Les réseaux sociaux, au cours de la dernière décennie, ont connu une transformation profonde.
Au départ, ces plateformes étaient perçues comme des canaux d’expression authentiques, permettant aux individus de se libérer des contraintes de communication traditionnelles.
Produire et diffuser un récit, une vidéo, une photo ou encore de la musique est possible grâce à une multitude de canaux spécifiques tels que Facebook, Instagram, X, TikTok, YouTube ou SoundCloud…
Chacune de ces plateformes ouvre un espace d’expression, permettant à chacun de partager sa créativité et de toucher un « large » public. Ces canaux de diffusions, autrefois limités (via la Télévision par exemple), sont désormais accessibles à tous, démocratisant la création de contenu et multipliant les formes de narration et d’interaction.
Cependant, progressivement, ces espaces se sont uniformisés, au point où la diversité des contenus et des récits a cédé la place à une répétition de scénarios stéréotypés. Ce phénomène peut être analysé sous le prisme de la « dysnéfication« , un terme qui évoque cette standardisation et cette banalisation des contenus.

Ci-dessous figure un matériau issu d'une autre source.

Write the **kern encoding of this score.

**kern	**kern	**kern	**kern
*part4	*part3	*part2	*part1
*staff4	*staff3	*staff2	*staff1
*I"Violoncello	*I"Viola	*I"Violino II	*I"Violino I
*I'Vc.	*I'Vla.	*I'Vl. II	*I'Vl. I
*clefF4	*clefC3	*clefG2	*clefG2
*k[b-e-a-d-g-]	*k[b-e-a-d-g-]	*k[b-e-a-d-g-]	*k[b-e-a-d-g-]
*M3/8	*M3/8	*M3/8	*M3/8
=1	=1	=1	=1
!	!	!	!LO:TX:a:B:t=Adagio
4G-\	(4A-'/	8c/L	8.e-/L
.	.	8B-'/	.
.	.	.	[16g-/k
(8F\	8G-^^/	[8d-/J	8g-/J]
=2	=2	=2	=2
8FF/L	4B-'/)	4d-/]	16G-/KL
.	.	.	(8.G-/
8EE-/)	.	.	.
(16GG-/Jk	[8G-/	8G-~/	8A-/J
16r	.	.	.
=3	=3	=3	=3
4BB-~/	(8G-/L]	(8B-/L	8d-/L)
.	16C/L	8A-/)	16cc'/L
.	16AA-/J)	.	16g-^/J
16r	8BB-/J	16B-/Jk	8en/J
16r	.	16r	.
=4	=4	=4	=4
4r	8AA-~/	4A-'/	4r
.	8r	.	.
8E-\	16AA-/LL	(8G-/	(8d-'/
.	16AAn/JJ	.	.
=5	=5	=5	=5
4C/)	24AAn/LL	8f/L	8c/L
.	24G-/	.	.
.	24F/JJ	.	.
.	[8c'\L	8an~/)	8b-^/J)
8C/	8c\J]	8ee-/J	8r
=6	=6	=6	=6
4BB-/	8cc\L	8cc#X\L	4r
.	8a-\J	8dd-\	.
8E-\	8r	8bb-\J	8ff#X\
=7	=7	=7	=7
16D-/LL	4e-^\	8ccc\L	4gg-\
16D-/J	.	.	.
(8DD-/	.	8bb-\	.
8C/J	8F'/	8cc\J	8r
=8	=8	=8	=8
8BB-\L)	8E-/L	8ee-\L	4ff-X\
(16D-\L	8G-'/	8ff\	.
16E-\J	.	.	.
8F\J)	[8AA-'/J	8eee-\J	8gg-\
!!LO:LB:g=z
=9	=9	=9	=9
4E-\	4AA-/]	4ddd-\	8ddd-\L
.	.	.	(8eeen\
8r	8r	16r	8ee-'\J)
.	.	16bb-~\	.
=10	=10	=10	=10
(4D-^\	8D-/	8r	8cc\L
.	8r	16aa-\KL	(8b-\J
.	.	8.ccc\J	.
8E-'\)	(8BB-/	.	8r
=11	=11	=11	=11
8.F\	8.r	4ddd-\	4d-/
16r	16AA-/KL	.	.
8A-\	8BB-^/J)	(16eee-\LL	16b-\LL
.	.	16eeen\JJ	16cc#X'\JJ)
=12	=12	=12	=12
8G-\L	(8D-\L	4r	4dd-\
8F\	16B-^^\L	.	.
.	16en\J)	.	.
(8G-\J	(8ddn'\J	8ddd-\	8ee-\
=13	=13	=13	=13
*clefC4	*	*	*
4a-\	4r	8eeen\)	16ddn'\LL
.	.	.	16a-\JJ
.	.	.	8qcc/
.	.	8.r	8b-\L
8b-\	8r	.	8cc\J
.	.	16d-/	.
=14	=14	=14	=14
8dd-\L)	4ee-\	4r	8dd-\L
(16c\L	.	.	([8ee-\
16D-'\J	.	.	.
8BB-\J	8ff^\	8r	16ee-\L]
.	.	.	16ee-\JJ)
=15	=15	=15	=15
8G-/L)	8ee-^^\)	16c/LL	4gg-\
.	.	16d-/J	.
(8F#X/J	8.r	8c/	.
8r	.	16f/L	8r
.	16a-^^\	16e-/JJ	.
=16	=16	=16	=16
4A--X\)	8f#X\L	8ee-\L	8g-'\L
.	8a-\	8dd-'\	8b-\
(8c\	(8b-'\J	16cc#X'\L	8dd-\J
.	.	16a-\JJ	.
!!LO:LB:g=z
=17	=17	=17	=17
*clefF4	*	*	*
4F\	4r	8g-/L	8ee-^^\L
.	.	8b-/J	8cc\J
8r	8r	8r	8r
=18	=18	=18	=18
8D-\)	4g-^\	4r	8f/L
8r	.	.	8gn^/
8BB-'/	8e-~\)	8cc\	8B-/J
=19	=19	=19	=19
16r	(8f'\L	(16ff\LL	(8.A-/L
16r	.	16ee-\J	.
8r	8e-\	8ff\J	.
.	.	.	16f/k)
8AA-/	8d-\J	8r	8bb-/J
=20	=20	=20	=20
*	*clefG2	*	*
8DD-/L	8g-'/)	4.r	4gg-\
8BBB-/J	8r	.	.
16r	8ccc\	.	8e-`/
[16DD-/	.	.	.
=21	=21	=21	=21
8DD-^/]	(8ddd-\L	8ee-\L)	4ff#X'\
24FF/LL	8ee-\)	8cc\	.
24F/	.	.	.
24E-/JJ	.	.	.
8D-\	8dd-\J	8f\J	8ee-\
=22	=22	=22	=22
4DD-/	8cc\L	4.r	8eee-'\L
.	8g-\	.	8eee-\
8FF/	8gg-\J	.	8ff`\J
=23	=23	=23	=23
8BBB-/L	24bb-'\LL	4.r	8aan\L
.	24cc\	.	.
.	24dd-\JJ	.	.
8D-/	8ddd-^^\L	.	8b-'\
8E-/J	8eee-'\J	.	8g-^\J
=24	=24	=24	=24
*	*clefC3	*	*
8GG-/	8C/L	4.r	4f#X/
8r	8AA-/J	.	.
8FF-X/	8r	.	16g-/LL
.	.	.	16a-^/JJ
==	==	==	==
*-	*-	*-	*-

Du statut d’auteur à l‘uniformisation progressive des contenus
Au début de l’ère des réseaux sociaux, ces plateformes ont joué un rôle dans l’émancipation des individus. Selon la sociologie de l’action, notamment celle développée par Raymond Boudon (L’individualisme méthodologique), les individus ne sont pas de simples « agents » (passifs), mais des « acteurs » capables de rationalité et d’intentionnalité dans leurs actions.
Les réseaux sociaux ont offert à chacun la possibilité de devenir un auteur de contenu, maître de son propre récit.
Malheureusement, cette diversité initiale a progressivement laissé place à une uniformisation des contenus. Ainsi, l’essor des influenceurs dans les secteurs des marques, de la mode et du tourisme (par exemple) a initié cette standardisation. Pour maximiser leur portée et séduire les « marques », ces derniers adoptent des stratégies de communication qui finissent par se ressembler. Cela crée des « recettes » de publication qui se répètent constamment. Les photos de voyages dans des territoires touristiques, les placements de produits, et les récits scénarisés construisent l’illusion d’une vie parfaite, comme dans un conte de fées (Dysnéfication…).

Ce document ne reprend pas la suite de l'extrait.